== Document excerpt ==
********

High-volume display production revolves around large sheets of glass – Gen 10 manufacturing plants, the largest operational, are based on 2,880 x 3,130mm substrates, and Chinese panel maker BOE is currently building the world’s largest TFT LCD fab, a Gen 10.5, with glass substrate sizes of 3,370 x 2,940mm – but what if you could print display electronics on drums in a continuous, low-cost process? This is the idea behind printed electronics, technology that could bring about the widespread adoption of flexible displays, whereby the display electronics are not deposited on a rigid glass substrate but on flexible foils.

There is a lot of development activity in the field of printed electronics. Schott, Tesa, and Von Ardenne have recently begun a three-year, €5.6 million project to develop ultra-thin glass for roll-to-roll production, which is hoped to benefit future generations of OLEDs. In the USA, the industry consortium for flexible electronics, the FlexTech Alliance, has funded more than 100 projects in display supply chain R&D since 1993.

However, large-scale production of printed electronics is not yet a reality, as the infrastructure is not in place, according to Ralph Delmdahl, product marketing manager at laser provider Coherent. Instead, flexible displays are manufactured using existing display fabrication infrastructure by adding an intermediate layer, usually a polymer, in between the glass carrier and the display layers. The display foil is then separated from the glass by a process called laser lift-off.

‘In the majority of cases the old infrastructure is used,’ Delmdahl said. ‘All the upstream process steps are identical and you can still use the infrastructure, regardless of whether you produce a flexible or rigid display. That’s what makes laser lift-off attractive.’

To manufacture flexible displays on a glass plate, the glass carrier is first spin coated with a polymer layer of around 100µm. The display layers – which could be an OLED, LCD or electrophoretic e-reader display – are deposited on the intermediate polymer layer. Laser light then ablates a small fraction of the polymer layer in order to separate it from the glass carrier and leave the flexible display.

‘A UV laser is necessary for getting a material friendly lift-off,’ explained Delmdahl. ‘You don’t want to put any excess heat energy into the micro-electronic layers of the display.’

The UV laser is shone through the glass to ablate the polymer layer. The polymer material absorbs well in the UV, but less so at longer wavelengths. ‘You want to avoid laser energy passing into the electronics, which is why UV is used as the polymer layer absorbs most of the radiation,’ Delmdahl added. The 100µm polymer layer absorbs UV light to a depth of around 100nm per shot – ‘only one shot is needed to separate the polymer from the glass’, he stated.

Coherent has recently introduced a laser line beam system called UV Blade specifically for laser lift-off processing of flexible displays. IPG Photonics also provides lasers for laser lift-off, in this case fibre lasers, and mostly for detaching epilayers of gallium nitride (GaN) from sapphire to produce vertical LEDs.

********

== Requirements ==
1) From the passage on laser lift-off, copy the text starting at "High-volume display production" up to and including "on flexible foils.".
2) Translate this sentence from the passage on laser lift-off into Spanish: "The UV laser is shone through the glass to ablate the polymer layer."

== Data extract ==

********

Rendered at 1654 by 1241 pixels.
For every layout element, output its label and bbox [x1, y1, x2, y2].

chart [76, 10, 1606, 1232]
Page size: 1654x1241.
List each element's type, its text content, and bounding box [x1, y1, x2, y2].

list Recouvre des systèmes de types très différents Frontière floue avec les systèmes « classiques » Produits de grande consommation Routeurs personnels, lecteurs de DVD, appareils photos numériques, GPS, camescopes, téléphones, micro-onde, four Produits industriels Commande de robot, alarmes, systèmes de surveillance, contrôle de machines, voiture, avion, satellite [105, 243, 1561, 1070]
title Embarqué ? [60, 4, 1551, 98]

********

== Results by task ==
1)
High-volume display production revolves around large sheets of glass – Gen 10 manufacturing plants, the largest operational, are based on 2,880 x 3,130mm substrates, and Chinese panel maker BOE is currently building the world’s largest TFT LCD fab, a Gen 10.5, with glass substrate sizes of 3,370 x 2,940mm – but what if you could print display electronics on drums in a continuous, low-cost process? This is the idea behind printed electronics, technology that could bring about the widespread adoption of flexible displays, whereby the display electronics are not deposited on a rigid glass substrate but on flexible foils.

2) El láser UV se hace pasar a través del vidrio para ablacionar la capa de polímero.